The world bank-centric international creditors are not tired of praising India’s economic reforms. They have a vested interest in doing so. The reality may be altogether different. The Japan Bond Research Institute, a premier international credit rating agency, has retained India’s sovereign rating for long-term foreign currency denominated bonds at BBB, the lowest of the investment grade, It shows a low credit worthiness of India’s government. The agency feels that India has still not taken to the path of stable development and its structural problems remain unresolved, The Indian government has failed to achieve a fiscal deficit target of 5.5% of the national income. It is unlikely to do so in the current year which happens to be the election year. The Indian government has already announced a package of concessions to its vast bureaucracy. Yet another package amounting to an annual liability of Rs 4000 crore has been unveiled by prime minister Rao, Accordingly, India’s school going children will get a free midday meal daily while those above 65will get an old age pension. India’s finance minister had planned to sell shares of public sector companies to raise this year Rs 7000 crore, Not a penny has been collected so far, after four months of the commencement of the current financial year. The reason is that the country’s stock exchanges stay depressed for about six months. The Bombay exchange’s sensitive index has been hovering between 3200 and 3500 for five months.

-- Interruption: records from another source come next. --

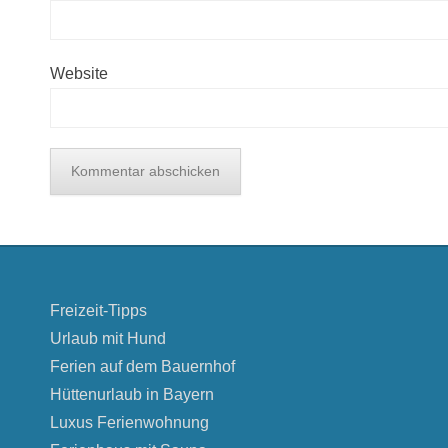
Website
Freizeit-Tipps
Urlaub mit Hund
Ferien auf dem Bauernhof
Hüttenurlaub in Bayern
Luxus Ferienwohnung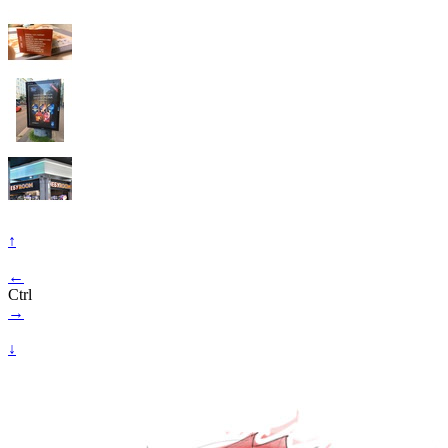
↑
←
Ctrl
→
↓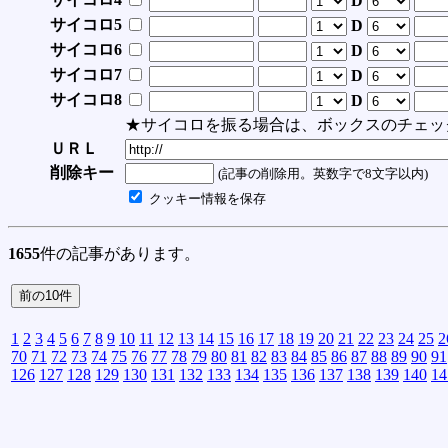
D
サイコロ5
D
サイコロ6
D
サイコロ7
D
サイコロ8
D
★サイコロを振る場合は、ボックスのチェッ
ＵＲＬ
削除キー
(記事の削除用。英数字で8文字以内)
クッキー情報を保存
1655
件の記事があります。
1
2
3
4
5
6
7
8
9
10
11
12
13
14
15
16
17
18
19
20
21
22
23
24
25
2
70
71
72
73
74
75
76
77
78
79
80
81
82
83
84
85
86
87
88
89
90
91
126
127
128
129
130
131
132
133
134
135
136
137
138
139
140
14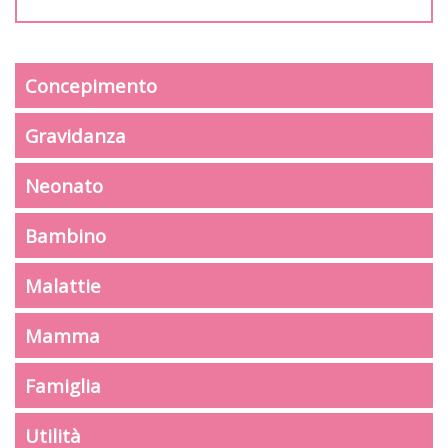
Concepimento
Gravidanza
Neonato
Bambino
Malattie
Mamma
Famiglia
Utilità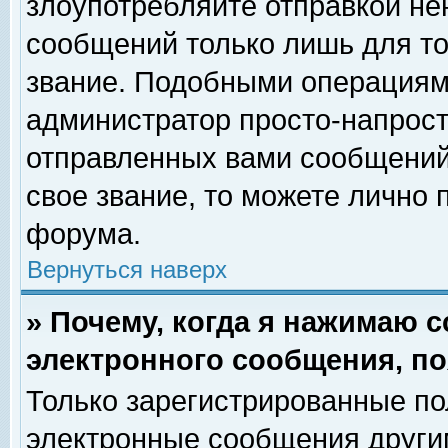
злоупотребляйте отправкой н
сообщений только лишь для то
звание. Подобными операциями
администратор просто-напрос
отправленных вами сообщений.
свое звание, то можете лично
форума.
Вернуться наверх
» Почему, когда я нажимаю 
электронного сообщения, по
Только зарегистрированные по
электронные сообщения други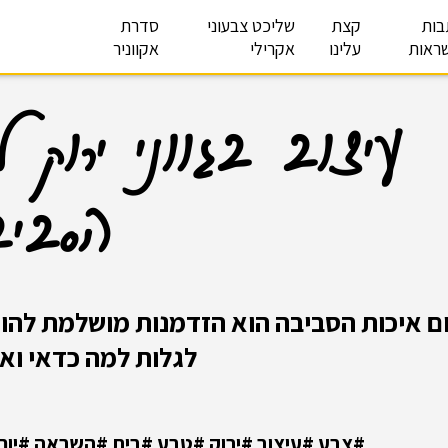
בות
קצת
שליכט צבעוני
סדרת
ראות
עלינו
אקרילי
אקווניר
עיצוב בגווני ירוק 
הסבי
ום איכות הסביבה הוא הזדמנות מושלמת להוסי
לגלות למה כדאי וא
#
צבע #עיצוב #ירוק #טבע #בית #השראה #יו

The Japan Bond Institute has rightly pointed out that political instability is writ large on the country’s horizon. The Congress(1)’s chances of returning to power in the 1996 polll are bleak. In that eventuality, the country will have to experiment with coalitions, No coalition partner will dare take hard measures to mobilize resources to fill the widening gap in the country’s fiscal deficit. As such, prospects of any improvement in the deficit are remote, whatever the post poll scenario. ‘The Japanese businessmen are far more realistic and conservative in their assessments of business prospects overseas as well as at home, No amount of propaganda and lobbying can influence the Japanese. As hardboiled businessmen, they have refrained from putting their money in India, unlike the U.S. and British businessmen. Nor have the Japanese mutual funds found any special attraction in India. The Japan Bond Institute has significantly taken note of the fact that India’s bureaucratic structure and public sector had become bloated while various vested interests remain entrenched; It has not touched the issue of India’s vast militarization, its largest standing army and the amount of money spent on armaments. The reason perhaps is that the Indian rulers are much too sensitive about their armed forces and the armaments and do not countenance any criticism on these counts.
In the light of the growing domestic troubles and regional ambitions, India is not likely to curtail any expenditure on the armed forces and the armaments. As such, India does not offer any hope of a sensible management of its finances, as well as its, bureaucracy dominated feudal polity and administration. India can neither hope to get cheap and ready credits nor long-term investments. Inevitably, financial and political crisis situations will continue to threaten that country and its political stability, in the near term.